No, it is dead legislation, say House Republicans, with varying degrees of contempt and scorn. The Senate’s comprehensive bill will not be allowed to come to a vote in the House, they insist. To think so is “idiotic,” Rep. Devin Nunes of California told the National Journal.
Reports indicate that even with an amendment pumping more billions into border security and fortifications, the Senate bill is insufficiently punitive to satisfy the House majority. It is not even close. The nation must be hermetically sealed and proven impenetrable beyond any doubt, before pulling a “trigger” that will make it somewhat possible for the 11 million or more illegal aliens already working in the United States to emerge from the shadows and gain legal residency of some kind. That is reported to be the minimum requirement.

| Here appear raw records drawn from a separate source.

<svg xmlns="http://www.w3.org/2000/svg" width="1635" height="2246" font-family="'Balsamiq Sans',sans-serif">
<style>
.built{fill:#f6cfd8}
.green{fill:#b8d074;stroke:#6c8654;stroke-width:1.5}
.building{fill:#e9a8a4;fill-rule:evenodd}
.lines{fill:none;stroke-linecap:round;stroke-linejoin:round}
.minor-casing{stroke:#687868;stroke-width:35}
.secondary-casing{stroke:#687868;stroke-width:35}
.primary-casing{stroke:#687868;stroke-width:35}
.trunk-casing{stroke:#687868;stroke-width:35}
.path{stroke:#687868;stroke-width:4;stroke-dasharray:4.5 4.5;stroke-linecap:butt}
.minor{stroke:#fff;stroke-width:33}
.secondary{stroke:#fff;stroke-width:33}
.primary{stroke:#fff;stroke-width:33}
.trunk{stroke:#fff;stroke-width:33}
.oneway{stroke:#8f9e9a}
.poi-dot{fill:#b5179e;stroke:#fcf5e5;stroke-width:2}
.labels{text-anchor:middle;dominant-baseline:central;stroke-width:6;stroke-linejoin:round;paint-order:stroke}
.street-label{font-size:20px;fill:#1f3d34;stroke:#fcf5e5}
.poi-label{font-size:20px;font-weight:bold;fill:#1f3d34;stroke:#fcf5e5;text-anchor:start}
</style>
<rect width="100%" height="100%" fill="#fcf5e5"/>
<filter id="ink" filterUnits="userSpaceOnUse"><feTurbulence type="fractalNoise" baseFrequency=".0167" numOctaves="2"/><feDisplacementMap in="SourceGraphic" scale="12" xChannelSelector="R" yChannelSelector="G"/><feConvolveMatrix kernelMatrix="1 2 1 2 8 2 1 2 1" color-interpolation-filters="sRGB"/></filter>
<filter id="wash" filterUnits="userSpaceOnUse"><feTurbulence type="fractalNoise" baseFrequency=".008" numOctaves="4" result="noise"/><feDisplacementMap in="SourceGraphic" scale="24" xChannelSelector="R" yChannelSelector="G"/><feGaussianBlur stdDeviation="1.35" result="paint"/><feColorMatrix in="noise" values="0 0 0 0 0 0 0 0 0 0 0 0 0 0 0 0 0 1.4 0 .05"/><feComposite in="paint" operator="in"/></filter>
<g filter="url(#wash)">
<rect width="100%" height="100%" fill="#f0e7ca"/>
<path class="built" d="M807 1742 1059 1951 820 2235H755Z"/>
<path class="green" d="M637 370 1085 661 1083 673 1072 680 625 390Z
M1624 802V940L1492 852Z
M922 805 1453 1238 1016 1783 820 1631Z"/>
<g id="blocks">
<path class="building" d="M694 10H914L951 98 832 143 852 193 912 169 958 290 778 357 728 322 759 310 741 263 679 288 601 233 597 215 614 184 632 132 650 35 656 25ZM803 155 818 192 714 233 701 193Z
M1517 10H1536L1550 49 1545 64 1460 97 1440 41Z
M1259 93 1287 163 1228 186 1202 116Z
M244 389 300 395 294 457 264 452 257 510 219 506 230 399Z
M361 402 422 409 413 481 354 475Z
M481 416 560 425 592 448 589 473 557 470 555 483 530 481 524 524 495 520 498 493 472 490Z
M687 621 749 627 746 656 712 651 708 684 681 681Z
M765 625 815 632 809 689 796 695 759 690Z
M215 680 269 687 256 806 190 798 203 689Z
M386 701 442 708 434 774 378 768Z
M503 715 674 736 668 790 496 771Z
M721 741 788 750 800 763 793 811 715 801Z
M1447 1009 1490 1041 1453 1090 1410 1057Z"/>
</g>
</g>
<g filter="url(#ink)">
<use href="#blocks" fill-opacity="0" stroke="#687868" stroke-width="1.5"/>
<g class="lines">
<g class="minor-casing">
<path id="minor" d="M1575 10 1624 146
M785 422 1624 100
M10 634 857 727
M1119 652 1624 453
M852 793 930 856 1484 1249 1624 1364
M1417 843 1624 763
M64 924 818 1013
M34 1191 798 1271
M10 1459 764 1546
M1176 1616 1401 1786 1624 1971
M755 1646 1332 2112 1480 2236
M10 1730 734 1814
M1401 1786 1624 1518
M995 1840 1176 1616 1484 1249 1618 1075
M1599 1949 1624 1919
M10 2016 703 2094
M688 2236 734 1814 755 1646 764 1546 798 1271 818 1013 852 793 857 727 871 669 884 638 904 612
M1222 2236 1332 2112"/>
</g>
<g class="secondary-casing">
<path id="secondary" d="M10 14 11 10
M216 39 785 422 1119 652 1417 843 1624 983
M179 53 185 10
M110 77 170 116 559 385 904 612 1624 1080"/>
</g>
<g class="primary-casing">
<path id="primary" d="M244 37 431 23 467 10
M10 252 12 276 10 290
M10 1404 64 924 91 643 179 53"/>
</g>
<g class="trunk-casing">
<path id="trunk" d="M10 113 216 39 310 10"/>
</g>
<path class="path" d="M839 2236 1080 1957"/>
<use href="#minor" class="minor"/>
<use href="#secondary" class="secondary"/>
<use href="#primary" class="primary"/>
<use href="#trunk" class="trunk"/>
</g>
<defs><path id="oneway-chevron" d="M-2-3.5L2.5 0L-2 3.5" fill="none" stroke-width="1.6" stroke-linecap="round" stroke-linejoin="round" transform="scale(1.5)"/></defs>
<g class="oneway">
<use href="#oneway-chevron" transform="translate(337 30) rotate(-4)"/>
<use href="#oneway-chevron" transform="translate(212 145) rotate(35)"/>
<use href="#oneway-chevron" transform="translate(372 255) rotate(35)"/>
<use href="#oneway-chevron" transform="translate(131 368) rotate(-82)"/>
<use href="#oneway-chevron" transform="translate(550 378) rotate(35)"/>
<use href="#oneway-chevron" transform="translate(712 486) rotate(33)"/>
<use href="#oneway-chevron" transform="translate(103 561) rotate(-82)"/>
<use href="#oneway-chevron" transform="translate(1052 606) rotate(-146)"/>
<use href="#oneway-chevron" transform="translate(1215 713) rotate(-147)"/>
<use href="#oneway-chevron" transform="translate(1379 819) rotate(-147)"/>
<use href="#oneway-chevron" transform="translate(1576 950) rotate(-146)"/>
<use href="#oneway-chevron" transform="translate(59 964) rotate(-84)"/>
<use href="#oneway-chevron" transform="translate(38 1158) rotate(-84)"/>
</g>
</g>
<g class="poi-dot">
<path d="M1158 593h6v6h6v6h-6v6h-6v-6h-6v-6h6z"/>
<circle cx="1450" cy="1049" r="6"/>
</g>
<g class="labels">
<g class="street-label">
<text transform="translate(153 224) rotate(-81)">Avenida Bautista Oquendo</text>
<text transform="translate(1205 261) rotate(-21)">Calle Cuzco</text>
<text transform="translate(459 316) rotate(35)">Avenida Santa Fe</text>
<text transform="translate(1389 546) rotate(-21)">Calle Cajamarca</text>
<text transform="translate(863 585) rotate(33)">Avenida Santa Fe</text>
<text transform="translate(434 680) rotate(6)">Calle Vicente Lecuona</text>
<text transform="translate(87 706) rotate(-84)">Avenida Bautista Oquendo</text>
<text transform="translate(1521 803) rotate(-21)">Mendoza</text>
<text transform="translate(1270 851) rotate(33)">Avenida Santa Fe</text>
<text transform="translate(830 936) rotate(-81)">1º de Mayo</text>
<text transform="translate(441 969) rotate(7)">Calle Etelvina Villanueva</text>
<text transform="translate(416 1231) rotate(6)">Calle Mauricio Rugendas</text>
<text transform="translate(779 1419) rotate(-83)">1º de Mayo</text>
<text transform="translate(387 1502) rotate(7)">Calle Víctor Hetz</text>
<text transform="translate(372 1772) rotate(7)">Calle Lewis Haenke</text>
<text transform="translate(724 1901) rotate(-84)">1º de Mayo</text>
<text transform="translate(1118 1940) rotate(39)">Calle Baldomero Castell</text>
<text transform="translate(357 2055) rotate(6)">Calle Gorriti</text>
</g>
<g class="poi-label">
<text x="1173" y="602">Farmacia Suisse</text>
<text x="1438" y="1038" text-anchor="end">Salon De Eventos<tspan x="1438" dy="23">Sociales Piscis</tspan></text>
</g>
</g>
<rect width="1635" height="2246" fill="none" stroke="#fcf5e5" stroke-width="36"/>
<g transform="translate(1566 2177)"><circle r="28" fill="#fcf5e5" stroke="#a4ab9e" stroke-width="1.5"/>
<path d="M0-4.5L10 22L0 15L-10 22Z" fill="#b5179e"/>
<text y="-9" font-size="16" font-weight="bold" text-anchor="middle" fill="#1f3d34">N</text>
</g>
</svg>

Before the border army marches south, the House would do well to set its goals and decide how to achieve them. If the goal is to punish immigrants and pose among the hardliners, then take the stage. If the goal is to reduce future illegal immigration, then look to the Senate bill for what might work.
It doesn’t start with a border fence and army. That alone won’t do it. It should start with a program that allows immigrant workers to reach the jobs where they are needed and wanted, legally. As many have sensibly noted, without devising a means for legal immigration, there is not enough razor wire in the world to stop illegal immigration. “The only way we are going to prevent illegal immigration in the future is if we have a way for workers to get here legally,” said Tamar Jacoby of ImmigrationWorks USA in a conversation Thursday. “The problem is we haven’t had workable programs.”

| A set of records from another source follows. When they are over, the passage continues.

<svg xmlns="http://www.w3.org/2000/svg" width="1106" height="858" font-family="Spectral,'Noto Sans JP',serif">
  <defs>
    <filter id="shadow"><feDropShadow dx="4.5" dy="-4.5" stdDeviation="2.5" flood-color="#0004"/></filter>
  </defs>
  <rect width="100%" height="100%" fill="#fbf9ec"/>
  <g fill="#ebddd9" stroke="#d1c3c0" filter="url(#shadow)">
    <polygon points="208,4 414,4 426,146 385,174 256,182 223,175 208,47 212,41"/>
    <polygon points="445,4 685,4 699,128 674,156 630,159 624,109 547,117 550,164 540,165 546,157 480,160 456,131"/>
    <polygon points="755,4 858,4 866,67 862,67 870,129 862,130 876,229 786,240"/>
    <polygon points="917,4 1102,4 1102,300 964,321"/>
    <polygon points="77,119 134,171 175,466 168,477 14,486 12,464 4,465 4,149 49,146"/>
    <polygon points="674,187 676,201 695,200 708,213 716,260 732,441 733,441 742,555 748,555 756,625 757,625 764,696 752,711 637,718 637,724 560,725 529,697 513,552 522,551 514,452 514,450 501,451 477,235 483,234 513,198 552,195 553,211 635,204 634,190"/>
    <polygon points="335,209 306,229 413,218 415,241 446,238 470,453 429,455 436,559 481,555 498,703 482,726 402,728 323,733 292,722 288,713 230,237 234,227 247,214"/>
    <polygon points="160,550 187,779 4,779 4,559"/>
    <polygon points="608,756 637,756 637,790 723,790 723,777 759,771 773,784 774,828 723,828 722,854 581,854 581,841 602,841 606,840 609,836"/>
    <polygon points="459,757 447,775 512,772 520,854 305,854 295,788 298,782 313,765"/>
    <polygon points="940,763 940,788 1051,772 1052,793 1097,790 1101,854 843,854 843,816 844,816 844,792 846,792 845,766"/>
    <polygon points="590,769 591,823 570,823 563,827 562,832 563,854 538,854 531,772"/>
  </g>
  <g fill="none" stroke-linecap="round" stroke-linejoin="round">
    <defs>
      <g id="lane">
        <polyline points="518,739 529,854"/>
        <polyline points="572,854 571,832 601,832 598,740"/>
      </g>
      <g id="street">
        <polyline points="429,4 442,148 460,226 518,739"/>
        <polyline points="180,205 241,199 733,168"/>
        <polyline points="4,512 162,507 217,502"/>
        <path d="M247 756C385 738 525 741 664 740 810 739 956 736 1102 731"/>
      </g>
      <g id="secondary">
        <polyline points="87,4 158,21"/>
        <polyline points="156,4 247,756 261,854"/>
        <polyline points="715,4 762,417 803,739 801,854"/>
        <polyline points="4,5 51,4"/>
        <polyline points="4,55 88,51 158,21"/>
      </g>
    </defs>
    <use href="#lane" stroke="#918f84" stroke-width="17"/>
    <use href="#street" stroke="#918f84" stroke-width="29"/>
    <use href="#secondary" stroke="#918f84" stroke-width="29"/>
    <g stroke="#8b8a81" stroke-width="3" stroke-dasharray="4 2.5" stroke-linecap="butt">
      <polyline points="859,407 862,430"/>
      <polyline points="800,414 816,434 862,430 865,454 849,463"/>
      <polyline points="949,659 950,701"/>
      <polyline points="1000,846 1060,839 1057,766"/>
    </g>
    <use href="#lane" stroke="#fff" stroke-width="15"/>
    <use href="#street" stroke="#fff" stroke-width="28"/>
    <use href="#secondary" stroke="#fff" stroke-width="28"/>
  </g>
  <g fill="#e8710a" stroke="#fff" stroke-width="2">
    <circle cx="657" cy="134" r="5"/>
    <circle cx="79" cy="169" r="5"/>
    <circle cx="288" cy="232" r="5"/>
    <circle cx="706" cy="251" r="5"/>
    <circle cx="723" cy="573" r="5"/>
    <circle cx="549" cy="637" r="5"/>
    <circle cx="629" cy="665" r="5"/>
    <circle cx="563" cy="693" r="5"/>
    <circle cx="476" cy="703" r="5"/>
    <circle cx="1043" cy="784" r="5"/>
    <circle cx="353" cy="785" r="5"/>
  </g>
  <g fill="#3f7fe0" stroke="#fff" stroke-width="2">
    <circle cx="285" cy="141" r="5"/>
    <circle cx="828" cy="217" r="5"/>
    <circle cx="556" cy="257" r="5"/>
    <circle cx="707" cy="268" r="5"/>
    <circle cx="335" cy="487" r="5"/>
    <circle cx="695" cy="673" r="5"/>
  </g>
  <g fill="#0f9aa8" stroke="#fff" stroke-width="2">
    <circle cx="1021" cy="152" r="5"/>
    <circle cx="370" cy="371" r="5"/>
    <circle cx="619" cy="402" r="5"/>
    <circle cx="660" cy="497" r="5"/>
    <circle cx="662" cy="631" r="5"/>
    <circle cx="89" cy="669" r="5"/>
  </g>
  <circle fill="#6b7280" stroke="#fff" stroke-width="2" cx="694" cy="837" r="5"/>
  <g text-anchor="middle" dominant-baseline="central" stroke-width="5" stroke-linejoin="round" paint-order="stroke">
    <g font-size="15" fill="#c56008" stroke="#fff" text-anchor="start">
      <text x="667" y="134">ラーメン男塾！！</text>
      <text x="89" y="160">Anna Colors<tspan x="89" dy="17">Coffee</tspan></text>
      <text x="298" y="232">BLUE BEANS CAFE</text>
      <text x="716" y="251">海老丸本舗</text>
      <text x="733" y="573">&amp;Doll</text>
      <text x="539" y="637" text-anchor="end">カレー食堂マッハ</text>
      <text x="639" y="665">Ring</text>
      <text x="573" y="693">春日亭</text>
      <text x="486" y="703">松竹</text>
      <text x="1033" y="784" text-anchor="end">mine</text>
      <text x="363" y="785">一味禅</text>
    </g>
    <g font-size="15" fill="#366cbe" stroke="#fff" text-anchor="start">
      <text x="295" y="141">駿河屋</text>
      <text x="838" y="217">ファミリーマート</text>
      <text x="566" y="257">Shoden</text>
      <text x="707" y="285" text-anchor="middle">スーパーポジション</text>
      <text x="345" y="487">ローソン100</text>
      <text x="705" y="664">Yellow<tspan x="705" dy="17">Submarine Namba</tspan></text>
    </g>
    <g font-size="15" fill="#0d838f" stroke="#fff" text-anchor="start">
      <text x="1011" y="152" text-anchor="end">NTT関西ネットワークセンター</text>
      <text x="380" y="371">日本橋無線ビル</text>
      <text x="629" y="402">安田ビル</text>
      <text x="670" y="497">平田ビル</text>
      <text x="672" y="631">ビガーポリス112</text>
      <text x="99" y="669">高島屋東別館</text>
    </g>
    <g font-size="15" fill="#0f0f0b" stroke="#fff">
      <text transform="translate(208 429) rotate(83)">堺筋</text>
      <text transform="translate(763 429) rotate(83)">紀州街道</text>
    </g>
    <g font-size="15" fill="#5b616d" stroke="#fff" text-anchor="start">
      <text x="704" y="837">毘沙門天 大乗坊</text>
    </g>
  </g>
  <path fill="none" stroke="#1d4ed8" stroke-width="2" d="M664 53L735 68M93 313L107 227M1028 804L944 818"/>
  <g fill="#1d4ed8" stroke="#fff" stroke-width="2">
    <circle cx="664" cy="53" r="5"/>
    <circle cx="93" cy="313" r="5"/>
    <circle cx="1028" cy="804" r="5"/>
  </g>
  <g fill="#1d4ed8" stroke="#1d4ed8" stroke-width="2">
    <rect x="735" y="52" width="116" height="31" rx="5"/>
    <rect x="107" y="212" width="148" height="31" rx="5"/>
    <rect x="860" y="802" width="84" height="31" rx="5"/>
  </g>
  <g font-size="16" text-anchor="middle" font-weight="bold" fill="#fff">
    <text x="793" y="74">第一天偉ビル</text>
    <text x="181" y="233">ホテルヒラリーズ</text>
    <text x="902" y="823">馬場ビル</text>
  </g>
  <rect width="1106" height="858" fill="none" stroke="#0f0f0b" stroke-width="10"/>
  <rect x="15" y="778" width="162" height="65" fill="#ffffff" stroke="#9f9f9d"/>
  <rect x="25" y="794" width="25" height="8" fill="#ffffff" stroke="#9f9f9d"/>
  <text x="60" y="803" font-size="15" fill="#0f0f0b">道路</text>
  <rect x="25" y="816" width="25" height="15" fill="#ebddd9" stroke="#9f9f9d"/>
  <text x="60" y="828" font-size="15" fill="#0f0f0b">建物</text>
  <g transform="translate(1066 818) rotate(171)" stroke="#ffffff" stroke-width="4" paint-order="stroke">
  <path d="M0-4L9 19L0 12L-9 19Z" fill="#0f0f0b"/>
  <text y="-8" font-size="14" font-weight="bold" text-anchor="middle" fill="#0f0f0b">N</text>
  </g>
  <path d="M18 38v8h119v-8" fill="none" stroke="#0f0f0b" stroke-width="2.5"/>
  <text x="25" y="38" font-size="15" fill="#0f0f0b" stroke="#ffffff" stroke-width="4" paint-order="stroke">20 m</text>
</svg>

The Senate bill has them. It scraps the tedious H2A program. Instead, agricultural guest workers will be able to accept an “at-will” option, a three-year visa that lets them work for authorized agricultural employers, who must meet standards for wages and housing. Or, they can enter on a “contract-based” option, to perform specific work for a specific employer. In addition, workers already in the country can obtain a Blue Card, legal status, if they continue working in agriculture. After five years’ work, paying fines and taxes, Blue Card workers can be eligible for permanent residency. The Department of Agriculture will administer the program. It has been endorsed by both by the agricultural industry, employers and farmworkers’ unions.
The Senate bill contains another guest worker provision allowing a limited number of low-skilled workers to enter, for industries like construction. It is too small, but a start nonetheless, said Jacoby.
The Senate bill also provides for eventual nationwide adoption of the E-Verify system, so all new hires will be checked for their eligibility to work in the United States.
The House will take up these issues in pieces, its leaders indicate — guest workers, border security, E-Verify, legalization of millions — one bill at a time. It is possible some good might come from this approach, but the political challenges will multiply, bill by bill. “We’re now on to a hard fight in the House,” said Jacoby. “There’s no guarantee there.” That does not detract from the significance of the Senate vote Thursday. “The Senate did about as good a job as they could do,” she said.
The Senate bill, with its faults, would be good for North Central Washington. It would give our largest industry a chance to move ahead with a legal workforce it desperately needs. It would give our hardworking neighbors a chance to stay among us, legally. Those would be a great accomplishments, landmarks, historic. House leaders, please take note.